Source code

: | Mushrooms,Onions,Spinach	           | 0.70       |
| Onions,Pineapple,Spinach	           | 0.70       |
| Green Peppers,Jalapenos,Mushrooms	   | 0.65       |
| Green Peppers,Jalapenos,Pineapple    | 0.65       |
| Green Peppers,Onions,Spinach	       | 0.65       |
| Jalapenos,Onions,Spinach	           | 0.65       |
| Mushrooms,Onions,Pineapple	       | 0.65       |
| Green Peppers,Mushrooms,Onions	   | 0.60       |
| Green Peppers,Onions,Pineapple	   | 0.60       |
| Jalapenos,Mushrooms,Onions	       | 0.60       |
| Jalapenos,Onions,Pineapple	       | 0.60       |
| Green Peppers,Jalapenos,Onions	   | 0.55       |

###

### ASSIGNMENT
Pick out each line of the rows above that contains the word "Peppers".

### SOLUTION BELOW
| Green Peppers,Jalapenos,Mushrooms	   | 0.65       |
| Green Peppers,Jalapenos,Pineapple    | 0.65       |
| Green Peppers,Onions,Spinach	       | 0.65       |
| Green Peppers,Mushrooms,Onions	   | 0.60       |
| Green Peppers,Onions,Pineapple	   | 0.60       |
| Green Peppers,Jalapenos,Onions	   | 0.55       |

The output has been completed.